Monday, October 17, 2011

Cotes d'Auvergne III/VDQS

Saint Verny (Le)Chardonnay from Cotes d'Auvergne was our tasting winner from two weeks ago while the (Le)Pinot Noir from Saint Verny came in second in popularity based on sales that same weekend. While the ancient history and culture of the area documented here in the past week remains accurate, recent history in d'Auvergne has changed considerably.

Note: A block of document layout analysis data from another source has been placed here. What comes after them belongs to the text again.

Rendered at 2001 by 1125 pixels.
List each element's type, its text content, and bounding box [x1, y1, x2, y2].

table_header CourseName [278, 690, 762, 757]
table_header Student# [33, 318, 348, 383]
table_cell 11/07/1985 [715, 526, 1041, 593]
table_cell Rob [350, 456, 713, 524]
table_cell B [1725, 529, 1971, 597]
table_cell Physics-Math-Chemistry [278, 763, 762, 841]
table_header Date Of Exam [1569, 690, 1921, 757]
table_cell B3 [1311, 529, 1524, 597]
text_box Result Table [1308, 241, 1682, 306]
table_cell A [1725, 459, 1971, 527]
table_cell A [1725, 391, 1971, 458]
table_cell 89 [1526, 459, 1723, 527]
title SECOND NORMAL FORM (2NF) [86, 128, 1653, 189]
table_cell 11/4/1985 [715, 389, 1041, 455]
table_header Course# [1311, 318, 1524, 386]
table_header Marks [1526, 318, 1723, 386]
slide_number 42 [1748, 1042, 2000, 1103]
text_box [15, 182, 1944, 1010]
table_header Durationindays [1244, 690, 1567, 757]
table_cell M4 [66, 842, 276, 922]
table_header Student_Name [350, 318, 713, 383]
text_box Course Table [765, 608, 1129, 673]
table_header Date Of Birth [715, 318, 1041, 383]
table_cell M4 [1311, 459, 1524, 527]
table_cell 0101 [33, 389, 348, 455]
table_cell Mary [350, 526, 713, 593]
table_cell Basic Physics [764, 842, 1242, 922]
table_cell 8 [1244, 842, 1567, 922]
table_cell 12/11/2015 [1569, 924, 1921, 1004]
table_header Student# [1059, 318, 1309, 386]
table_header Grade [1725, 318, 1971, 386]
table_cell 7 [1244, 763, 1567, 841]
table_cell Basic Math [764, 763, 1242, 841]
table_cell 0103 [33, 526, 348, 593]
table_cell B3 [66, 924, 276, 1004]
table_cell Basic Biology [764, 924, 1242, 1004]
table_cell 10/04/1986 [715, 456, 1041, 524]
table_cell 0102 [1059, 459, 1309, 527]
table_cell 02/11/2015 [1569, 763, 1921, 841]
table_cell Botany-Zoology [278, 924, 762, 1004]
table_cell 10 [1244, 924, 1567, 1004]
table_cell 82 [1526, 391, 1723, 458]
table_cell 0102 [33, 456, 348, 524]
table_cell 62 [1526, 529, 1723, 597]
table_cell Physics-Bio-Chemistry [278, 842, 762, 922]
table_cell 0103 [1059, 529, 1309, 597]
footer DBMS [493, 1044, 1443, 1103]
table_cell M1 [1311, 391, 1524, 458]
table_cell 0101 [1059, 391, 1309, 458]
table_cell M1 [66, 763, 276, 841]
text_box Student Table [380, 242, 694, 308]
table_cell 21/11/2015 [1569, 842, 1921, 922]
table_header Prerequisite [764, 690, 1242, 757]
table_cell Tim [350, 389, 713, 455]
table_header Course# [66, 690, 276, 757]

In 2006 in response to the crisis in the French wine industry, Bernard Pomel authored the "Pomel Report" to the government urging a simplification of French wine law to facilitate commercial sales. At that time sales were so poor producers were converting Bordeaux into industrial alcohol to maintain pricing and a revenue stream for the producers. International competition from the new world had caused the dropoff in sales so the theory was to de-cryptify the label language on French wines to encourage international sales.

The fundamental change in law was to eliminate the VDQS quality level in French Wine Law. For most of the twentieth century there have been four quality levels in France. "Appellation Controlee" (AOC), the top quality level, guarantees government recognition that the product in the bottle must be from a distinct delimited region with the established grape varieties of that region made in a manner consistent with traditional practices of that region. VDQS (Delimited Wine of Superior Quality) was the second quality level and also maintained much of the same "certitudes" of AOC, just not guaranteeing the same quality level. "Vin de Pay" is the third level and it allowed for higher yields and a larger regional character for those wines. The fourth level is Vin de Table which is a catchall term for no regional restrictions and wines with no place name other than France.

With the ending of the VDQS category, all VDQS wines could apply for AOC status and gradually they have. Cotes d'Auvergne is now an AOC and may establish their own style of Pinot Noir and Chardonnay as their "brand" without the encumbrance of historic models, ie., Gamay no longer must be included in the blend. Chardonnay, never highly regarded in the region, has now been elevated as a commercial priority and the quality has coorespondingly improved.

Here is what I really like. Along with the thrust to improve and elevate d'Auvergne Chardonnay and Pinot Noir, there is a project concurrently to study 15 ancient grape varieties from the area to determine if they have commercial potential for the future. A discovery from the past is always welcome.